During the subsequent Japanese occupation of the Dutch East Indies, he was interned in 1943. He contracted an illness in a Japanese-run camp from which he did not recover, and died in February 1944.

==Legacy==
Albert Sybrandus Keverling Buisman's contributions to soil mechanics, aside from the establishment of the Delft laboratory, included his development of the cell apparatus, which could effect any desired combination of principal soil stresses, and the cone apparatus for determining the shearing resistance of soil samples, all of which were significant advancements. He also co-formulated a theory on the flow phenomena of continuous capillary groundwater, which followed the same laws as phreatic groundwater. His work on consolidation and laboratory testing of soft soils, particularly peat, led to further development by Éamon Hanrahan and others, which continues to be influential.

He made pioneering studies on stress distributions in soil, especially at earth retaining structures, taking into account the relative deformations of soil and piles. His book, Grondmechanica, provided a comprehensive survey of contemporary soil mechanics and was published in several further editions, as recently as 1996.

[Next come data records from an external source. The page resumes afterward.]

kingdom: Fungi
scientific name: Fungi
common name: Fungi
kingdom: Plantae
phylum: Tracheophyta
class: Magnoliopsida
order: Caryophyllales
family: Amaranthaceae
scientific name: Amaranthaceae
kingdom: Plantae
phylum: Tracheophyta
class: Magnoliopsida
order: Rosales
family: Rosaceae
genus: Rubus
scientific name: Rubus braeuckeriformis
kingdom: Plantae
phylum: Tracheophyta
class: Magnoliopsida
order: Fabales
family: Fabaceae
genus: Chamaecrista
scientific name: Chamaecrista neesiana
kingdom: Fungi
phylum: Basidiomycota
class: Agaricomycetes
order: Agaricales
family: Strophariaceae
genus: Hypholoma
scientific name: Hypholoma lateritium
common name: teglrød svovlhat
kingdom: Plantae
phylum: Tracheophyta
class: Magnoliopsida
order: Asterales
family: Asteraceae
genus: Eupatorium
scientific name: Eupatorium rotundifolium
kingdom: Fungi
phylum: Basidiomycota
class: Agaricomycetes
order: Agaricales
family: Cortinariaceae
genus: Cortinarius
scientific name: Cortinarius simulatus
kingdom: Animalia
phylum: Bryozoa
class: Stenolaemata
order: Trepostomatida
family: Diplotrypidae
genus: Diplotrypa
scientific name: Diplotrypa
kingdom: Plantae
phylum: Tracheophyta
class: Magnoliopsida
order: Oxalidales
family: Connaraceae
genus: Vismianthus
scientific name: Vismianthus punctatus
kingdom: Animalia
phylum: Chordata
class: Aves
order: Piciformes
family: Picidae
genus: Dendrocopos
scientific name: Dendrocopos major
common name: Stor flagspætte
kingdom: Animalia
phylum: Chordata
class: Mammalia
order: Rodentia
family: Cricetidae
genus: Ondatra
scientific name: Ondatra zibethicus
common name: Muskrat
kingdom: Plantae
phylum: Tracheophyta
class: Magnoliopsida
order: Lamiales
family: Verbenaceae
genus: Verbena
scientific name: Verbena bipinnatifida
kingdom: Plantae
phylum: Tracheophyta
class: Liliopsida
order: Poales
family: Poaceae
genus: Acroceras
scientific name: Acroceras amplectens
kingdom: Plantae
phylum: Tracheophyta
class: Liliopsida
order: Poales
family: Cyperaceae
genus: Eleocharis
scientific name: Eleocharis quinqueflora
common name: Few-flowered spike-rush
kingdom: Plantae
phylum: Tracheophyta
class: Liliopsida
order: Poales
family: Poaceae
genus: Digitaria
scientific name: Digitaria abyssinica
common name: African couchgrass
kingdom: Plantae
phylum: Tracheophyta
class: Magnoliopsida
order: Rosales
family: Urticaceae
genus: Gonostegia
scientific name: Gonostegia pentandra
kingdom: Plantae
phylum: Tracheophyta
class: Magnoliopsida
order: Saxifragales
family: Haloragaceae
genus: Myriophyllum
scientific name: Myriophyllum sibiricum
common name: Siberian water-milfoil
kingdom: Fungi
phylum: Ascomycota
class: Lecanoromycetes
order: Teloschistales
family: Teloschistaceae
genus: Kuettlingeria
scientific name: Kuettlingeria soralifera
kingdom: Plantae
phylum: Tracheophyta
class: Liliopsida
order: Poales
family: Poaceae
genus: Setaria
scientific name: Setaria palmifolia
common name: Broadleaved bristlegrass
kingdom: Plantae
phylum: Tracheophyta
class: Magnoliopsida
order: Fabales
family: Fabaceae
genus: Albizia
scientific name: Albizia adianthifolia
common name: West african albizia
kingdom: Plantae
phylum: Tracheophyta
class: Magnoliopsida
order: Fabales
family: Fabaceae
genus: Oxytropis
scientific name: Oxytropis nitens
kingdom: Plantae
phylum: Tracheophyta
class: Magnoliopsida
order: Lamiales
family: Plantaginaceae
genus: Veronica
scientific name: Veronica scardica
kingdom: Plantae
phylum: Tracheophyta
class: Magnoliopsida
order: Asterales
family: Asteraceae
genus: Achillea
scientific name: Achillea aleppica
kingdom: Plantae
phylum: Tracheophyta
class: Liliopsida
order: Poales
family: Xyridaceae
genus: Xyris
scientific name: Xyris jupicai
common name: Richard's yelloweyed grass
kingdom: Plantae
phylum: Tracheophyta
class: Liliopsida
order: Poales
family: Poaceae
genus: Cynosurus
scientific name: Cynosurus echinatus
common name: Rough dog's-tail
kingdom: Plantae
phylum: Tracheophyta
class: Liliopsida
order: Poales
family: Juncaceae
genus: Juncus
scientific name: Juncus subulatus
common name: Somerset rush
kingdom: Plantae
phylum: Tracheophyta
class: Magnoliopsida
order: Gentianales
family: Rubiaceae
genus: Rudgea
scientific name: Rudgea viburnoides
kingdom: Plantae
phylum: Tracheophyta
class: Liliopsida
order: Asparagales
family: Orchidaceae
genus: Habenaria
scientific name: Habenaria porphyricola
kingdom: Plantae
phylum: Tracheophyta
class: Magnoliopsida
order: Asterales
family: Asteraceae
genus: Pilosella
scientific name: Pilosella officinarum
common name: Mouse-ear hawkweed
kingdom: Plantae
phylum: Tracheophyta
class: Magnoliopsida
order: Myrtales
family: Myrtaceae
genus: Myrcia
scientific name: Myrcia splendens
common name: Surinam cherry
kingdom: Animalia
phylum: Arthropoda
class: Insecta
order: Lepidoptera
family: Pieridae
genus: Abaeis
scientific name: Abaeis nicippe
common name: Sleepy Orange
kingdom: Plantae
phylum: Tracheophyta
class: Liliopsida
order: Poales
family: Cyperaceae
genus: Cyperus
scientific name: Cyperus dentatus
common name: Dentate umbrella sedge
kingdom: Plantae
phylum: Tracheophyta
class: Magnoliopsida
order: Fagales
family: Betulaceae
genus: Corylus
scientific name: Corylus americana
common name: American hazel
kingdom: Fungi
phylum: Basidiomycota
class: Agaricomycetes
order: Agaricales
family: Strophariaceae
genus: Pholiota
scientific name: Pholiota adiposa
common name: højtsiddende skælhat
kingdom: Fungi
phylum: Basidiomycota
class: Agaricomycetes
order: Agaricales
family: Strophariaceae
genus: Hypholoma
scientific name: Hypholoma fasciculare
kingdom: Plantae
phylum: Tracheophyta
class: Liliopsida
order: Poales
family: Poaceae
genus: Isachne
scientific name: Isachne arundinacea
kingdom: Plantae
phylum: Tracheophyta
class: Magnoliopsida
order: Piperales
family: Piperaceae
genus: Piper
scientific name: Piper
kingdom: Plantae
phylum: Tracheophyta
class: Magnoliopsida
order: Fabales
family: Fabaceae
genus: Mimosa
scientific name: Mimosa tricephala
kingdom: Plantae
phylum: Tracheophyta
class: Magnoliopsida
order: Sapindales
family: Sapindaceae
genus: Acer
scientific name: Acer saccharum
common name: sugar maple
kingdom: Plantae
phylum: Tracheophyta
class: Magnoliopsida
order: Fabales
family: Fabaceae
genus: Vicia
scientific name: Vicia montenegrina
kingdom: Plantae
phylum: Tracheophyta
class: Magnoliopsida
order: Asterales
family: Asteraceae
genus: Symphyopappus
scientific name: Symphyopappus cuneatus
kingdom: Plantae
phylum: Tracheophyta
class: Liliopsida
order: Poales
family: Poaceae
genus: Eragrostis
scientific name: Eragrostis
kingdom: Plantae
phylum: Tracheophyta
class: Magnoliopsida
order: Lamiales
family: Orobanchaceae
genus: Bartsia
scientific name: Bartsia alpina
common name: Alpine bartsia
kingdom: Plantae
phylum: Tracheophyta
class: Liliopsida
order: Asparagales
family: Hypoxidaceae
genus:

The 2nd International Conference on Soil Mechanics and Foundation Engineering in 1948 was dedicated to Keverling Buisman. In the Netherlands, the Keverling Buisman Prijs (English: Keverling Buisman Prize) has been awarded since 2009 at the biennial Geotechnical Day of the Royal Netherlands Institute of Engineers (KIVI), for publications that contribute to the development of the field of geotechnical engineering. In 2017, Keverling Buisman was selected for the Alumni Walk of Fame to commemorate the 175th anniversary of Delft University of Technology.